TRY IT:
Wherever a line holds the word "swoje", copy that line from the data.

Stored data entries:
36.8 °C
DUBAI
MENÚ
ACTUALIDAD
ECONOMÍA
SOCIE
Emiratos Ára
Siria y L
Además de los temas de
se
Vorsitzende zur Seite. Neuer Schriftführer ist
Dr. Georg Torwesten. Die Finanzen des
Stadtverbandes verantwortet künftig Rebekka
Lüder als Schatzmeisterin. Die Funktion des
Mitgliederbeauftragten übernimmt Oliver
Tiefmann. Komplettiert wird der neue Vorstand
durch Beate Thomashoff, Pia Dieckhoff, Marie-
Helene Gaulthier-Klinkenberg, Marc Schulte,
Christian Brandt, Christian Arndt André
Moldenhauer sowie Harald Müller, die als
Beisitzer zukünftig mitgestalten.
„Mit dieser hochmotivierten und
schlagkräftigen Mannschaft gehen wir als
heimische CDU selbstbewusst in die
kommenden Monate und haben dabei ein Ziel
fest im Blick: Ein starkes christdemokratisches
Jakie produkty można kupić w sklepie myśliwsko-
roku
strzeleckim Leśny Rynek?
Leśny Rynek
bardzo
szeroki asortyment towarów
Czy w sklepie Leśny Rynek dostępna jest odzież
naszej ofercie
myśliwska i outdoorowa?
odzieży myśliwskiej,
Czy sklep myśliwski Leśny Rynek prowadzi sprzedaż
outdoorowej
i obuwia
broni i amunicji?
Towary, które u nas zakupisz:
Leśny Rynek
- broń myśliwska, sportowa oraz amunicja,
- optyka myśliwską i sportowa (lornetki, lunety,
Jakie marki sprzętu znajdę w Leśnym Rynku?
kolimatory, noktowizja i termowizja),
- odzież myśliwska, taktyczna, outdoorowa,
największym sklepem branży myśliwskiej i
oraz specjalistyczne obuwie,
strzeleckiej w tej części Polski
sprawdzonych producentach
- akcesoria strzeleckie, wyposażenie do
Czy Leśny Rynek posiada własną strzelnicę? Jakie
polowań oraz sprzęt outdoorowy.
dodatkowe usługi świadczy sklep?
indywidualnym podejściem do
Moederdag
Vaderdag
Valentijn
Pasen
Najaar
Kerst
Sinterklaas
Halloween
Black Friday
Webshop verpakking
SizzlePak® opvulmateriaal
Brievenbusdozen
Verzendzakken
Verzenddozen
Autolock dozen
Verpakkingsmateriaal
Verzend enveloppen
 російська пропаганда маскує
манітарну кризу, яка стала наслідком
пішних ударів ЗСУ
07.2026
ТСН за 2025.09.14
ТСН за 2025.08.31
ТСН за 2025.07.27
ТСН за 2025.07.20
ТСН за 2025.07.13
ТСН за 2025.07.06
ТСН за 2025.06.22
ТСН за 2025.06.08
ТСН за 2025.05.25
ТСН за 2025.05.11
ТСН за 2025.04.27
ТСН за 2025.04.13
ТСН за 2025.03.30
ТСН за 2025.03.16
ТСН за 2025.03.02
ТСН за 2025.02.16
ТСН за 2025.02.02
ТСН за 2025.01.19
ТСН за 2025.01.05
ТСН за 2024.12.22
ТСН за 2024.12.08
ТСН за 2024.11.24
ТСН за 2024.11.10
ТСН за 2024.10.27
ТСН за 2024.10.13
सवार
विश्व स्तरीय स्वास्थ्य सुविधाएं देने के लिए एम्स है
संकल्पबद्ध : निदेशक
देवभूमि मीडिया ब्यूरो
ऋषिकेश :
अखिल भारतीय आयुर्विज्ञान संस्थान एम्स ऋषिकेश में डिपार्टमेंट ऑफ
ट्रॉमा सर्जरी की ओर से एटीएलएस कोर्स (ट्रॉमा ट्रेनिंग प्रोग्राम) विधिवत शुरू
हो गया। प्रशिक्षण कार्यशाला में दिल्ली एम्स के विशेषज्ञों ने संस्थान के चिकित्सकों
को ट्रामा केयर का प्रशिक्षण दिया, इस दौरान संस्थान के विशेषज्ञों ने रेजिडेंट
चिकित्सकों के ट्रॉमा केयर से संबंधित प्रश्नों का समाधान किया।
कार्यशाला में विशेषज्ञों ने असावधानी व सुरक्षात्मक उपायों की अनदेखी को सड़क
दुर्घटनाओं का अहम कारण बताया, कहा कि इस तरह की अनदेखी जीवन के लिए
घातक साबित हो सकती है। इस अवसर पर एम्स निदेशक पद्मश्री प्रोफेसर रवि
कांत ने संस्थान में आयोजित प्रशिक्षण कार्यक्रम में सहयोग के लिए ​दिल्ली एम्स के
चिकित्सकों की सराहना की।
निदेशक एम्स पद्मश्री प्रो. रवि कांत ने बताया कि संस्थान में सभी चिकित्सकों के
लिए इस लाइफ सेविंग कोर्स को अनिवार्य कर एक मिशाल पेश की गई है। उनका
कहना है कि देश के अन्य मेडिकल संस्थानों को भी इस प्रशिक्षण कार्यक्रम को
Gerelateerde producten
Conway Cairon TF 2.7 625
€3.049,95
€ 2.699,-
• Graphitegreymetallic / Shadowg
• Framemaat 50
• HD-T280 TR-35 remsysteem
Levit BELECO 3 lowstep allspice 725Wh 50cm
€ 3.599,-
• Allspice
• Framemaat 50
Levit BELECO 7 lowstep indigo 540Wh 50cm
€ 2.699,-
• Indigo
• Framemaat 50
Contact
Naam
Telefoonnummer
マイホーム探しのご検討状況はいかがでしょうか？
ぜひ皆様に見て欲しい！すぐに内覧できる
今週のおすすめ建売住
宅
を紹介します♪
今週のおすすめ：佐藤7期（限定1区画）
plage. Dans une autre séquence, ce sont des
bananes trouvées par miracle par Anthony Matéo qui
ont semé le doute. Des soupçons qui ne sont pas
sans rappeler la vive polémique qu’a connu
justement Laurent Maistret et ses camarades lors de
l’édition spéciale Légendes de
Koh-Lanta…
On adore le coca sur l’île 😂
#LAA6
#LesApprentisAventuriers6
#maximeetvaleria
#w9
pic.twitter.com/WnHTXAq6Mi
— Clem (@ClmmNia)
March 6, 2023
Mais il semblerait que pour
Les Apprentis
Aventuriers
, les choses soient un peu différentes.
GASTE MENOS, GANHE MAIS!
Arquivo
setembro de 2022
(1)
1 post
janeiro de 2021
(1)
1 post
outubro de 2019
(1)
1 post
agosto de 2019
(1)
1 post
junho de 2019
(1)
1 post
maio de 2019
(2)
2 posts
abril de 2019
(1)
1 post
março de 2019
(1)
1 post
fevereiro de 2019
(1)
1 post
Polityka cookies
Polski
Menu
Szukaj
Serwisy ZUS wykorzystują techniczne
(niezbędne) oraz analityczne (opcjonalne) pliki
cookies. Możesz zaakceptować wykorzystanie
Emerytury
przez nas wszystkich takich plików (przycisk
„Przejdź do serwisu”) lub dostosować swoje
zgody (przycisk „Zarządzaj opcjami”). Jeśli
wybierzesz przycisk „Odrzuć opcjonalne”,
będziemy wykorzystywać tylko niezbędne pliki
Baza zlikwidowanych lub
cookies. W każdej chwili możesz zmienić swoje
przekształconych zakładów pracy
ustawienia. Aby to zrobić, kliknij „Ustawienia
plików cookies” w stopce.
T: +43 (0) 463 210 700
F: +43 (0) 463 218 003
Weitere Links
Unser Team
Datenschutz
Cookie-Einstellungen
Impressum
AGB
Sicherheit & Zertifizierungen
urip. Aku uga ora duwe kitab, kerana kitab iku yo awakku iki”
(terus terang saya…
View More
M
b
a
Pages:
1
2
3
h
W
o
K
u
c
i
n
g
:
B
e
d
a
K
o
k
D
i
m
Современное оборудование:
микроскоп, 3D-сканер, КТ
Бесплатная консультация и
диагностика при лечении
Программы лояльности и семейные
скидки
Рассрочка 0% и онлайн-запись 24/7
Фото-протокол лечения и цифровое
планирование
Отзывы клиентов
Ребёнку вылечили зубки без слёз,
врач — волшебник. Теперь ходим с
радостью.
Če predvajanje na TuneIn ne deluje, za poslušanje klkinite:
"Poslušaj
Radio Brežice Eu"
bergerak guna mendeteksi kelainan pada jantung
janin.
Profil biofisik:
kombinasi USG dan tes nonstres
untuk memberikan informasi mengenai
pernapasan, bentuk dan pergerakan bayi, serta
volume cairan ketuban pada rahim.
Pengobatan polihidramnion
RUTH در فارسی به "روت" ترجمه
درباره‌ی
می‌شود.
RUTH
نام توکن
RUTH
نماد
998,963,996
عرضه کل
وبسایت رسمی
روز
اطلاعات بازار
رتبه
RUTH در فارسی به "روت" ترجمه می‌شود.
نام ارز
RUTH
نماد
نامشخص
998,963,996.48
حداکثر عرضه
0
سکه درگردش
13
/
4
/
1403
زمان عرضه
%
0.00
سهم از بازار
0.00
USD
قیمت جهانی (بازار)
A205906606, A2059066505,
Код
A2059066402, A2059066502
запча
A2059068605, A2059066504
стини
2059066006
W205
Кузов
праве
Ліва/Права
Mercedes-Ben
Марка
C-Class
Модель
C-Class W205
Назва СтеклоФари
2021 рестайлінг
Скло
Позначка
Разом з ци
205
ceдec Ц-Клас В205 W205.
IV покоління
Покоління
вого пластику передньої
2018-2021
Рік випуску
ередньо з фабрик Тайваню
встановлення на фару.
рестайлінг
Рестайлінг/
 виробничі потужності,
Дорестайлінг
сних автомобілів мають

TASK RESPONSE:
„Przejdź do serwisu”) lub dostosować swoje
cookies. W każdej chwili możesz zmienić swoje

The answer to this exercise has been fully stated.